It’s a matter of circumstances
The earliest age to sign up for Social Security is 62. If you file then, and your full retirement age is 67, you’re talking about a 30% reduction in your monthly payments for life. That’s a pretty harsh blow. And it’s a blow a lot of people can’t afford.
Many seniors enter retirement short on savings. Last year, Northwestern Mutual put the average balance among baby boomers at about $120,000. Slashing your Social Security benefits by claiming them early is a dangerous move when your savings are sorely lacking.
But a lot of people enter retirement with way more savings than that. And what can I say? I’m hoping to be in that boat. And if that’s the case, then I don’t think a hit to my monthly benefits would be so detrimental. Plus, I like the idea of getting my benefits early so I can make good use of the money while I’m able to.

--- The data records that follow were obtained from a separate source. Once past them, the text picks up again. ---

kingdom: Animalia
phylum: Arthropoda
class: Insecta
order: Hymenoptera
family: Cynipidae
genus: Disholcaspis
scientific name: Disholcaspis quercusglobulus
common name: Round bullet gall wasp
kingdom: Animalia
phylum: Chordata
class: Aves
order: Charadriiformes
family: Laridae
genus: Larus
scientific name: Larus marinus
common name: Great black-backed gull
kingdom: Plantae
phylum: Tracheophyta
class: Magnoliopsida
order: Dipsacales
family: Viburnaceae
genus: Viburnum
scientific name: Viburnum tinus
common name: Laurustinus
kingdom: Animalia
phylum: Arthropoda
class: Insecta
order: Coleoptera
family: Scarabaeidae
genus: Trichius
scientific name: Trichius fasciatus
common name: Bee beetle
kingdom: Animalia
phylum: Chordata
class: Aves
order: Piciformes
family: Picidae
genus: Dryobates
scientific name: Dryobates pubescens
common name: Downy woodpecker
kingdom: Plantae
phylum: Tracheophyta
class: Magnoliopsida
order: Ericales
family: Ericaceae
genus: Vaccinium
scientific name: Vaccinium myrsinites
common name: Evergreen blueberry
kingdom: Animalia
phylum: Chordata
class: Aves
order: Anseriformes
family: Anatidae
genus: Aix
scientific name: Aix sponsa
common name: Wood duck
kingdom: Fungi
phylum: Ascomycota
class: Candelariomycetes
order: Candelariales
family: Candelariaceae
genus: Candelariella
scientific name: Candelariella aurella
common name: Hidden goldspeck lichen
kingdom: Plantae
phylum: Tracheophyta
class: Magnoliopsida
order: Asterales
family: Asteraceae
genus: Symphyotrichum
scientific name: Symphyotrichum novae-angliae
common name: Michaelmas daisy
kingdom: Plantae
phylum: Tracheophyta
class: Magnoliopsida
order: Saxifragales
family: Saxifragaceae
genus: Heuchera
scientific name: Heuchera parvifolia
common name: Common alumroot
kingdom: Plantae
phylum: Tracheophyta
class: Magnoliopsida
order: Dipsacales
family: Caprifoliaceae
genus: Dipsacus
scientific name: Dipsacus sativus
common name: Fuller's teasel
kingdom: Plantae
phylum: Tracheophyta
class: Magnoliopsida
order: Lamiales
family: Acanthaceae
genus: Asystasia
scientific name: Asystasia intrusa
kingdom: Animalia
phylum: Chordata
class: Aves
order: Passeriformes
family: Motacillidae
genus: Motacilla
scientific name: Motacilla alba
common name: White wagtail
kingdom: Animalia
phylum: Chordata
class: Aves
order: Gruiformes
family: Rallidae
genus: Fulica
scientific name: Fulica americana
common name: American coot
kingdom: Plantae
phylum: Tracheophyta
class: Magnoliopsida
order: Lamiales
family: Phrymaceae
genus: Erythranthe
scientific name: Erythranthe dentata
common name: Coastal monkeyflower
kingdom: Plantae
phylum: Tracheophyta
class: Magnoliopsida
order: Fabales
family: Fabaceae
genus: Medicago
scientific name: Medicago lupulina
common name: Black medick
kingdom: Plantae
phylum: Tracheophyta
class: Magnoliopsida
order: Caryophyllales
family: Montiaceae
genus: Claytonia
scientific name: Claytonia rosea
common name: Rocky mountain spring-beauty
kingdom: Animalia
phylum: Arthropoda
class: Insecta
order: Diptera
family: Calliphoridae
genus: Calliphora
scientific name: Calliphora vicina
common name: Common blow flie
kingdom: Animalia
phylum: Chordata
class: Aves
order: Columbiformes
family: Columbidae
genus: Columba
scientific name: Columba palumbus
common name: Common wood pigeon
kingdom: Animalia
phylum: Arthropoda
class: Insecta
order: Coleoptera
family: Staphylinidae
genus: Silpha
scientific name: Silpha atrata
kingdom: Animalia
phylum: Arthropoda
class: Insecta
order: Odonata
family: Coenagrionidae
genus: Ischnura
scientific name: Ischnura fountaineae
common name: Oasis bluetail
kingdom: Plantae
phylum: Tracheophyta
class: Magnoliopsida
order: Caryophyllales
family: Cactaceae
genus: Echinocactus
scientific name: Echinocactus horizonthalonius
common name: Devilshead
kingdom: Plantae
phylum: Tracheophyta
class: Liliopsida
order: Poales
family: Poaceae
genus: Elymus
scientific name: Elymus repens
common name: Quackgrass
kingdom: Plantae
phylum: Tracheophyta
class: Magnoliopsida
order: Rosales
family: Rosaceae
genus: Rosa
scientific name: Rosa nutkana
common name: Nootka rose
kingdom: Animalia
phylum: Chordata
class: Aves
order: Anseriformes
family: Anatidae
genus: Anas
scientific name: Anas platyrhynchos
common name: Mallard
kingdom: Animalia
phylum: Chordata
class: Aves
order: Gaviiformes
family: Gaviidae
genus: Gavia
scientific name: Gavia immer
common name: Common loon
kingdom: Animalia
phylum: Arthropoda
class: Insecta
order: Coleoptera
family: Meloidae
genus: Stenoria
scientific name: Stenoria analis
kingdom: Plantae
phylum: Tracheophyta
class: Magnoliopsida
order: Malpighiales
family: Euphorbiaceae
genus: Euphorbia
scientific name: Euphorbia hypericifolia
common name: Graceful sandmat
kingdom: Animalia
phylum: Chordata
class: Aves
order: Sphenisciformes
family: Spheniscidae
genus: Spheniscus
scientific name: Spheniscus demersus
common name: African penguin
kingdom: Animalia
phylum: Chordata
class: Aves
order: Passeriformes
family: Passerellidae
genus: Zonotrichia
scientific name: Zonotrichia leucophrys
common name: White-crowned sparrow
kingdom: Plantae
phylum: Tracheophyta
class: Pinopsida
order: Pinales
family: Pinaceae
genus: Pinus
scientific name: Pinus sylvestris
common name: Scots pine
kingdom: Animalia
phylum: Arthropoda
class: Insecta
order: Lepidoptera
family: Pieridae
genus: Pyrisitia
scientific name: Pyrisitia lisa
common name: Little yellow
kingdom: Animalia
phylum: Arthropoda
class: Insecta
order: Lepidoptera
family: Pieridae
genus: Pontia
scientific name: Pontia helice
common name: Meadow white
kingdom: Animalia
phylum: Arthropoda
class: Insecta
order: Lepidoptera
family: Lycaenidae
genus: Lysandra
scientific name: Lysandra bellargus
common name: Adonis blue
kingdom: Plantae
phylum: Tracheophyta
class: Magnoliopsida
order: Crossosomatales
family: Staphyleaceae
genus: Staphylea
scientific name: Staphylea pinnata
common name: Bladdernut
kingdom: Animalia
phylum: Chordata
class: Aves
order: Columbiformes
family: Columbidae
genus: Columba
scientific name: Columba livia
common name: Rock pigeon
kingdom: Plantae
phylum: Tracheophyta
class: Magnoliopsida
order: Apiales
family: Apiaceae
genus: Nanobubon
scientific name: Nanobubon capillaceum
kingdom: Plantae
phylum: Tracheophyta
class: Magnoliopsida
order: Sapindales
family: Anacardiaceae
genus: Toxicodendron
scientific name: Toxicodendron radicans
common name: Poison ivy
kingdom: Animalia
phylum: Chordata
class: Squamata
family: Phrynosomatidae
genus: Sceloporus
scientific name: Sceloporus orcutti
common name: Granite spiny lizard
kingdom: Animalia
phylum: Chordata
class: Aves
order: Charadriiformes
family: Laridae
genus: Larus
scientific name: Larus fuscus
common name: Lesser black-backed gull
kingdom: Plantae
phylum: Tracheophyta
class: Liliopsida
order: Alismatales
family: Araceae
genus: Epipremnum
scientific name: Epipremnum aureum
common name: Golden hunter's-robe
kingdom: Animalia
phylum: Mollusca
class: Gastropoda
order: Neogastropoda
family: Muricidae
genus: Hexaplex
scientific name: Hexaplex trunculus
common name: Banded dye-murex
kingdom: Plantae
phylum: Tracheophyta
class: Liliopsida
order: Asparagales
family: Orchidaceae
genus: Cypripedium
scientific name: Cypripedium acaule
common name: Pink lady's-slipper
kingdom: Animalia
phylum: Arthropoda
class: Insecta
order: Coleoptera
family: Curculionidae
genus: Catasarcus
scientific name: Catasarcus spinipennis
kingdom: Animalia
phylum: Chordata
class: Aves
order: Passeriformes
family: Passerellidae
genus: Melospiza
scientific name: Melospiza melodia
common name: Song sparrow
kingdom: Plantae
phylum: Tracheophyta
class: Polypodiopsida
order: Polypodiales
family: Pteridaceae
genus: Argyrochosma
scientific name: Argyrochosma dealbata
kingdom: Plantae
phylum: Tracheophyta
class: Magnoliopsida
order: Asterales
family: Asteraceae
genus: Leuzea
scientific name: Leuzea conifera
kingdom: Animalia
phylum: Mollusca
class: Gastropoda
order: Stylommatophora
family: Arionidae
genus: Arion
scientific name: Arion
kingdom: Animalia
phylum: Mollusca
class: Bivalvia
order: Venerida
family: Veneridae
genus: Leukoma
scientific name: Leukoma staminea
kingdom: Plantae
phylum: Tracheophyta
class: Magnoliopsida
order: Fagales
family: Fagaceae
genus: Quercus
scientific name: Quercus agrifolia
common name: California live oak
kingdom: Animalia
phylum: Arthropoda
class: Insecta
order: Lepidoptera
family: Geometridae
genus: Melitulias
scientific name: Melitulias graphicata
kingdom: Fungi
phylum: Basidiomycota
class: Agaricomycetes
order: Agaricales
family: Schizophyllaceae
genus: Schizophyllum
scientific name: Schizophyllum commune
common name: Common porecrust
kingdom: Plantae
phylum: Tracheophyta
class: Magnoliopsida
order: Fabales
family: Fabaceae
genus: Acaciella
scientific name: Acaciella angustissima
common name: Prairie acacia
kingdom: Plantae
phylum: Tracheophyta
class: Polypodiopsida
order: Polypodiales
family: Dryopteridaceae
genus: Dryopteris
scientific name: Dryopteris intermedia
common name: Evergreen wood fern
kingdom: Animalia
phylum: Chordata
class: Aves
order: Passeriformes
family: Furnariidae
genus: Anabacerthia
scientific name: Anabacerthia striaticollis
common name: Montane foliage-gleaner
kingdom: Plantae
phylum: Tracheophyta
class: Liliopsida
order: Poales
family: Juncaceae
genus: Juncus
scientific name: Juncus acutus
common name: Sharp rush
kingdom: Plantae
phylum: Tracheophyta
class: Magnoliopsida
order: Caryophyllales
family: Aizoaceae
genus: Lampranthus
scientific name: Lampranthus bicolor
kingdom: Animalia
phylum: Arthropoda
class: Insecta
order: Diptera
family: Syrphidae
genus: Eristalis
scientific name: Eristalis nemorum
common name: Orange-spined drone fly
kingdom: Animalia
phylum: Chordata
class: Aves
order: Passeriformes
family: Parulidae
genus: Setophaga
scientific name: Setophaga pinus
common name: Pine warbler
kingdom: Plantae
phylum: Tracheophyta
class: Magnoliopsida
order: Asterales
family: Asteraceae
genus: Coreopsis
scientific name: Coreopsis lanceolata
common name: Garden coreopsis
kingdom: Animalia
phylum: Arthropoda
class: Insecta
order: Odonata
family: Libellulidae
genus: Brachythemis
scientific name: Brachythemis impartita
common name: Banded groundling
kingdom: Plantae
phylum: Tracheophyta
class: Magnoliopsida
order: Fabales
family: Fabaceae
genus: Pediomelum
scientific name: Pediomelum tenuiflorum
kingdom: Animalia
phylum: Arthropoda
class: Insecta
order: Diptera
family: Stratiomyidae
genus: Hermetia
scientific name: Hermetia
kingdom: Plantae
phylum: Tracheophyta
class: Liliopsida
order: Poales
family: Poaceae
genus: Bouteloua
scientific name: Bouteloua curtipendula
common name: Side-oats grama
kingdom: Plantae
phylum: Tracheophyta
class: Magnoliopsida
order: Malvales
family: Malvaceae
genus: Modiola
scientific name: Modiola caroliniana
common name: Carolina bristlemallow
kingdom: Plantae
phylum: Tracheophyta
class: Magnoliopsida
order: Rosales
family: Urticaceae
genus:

Claiming early can sometimes work out
Another thing to consider about claiming Social Security early is that it could actually result in a higher lifetime payout, despite getting smaller benefits each month.
My father-in-law recently passed away suddenly at 78 years old despite being in great health throughout his senior years. I have no idea how old he was when he signed up for Social Security. But if he waited, he probably shorted himself on lifetime income and would’ve been better off taking benefits early based on the age of his passing.
Obviously, nobody has a crystal ball. And there’s no sense in assuming you’ll pass away fairly young. But if you can afford the hit to your Social Security benefits because you’ve saved well, and the money can do something meaningful for you during your early 60s, then you may want to consider claiming Social Security sooner rather than later once you’re eligible.
You don’t necessarily have to make that decision alone, though. Even if you’ve managed your savings and investments your entire life, it’s not a bad idea to talk to a financial advisor and get their input.
To be clear, I’m not saying I’ve decided definitively to claim Social Security early. All I’m saying is that I no longer think it’s a bad idea off the bat. And you may find that it’s actually the perfect decision for you.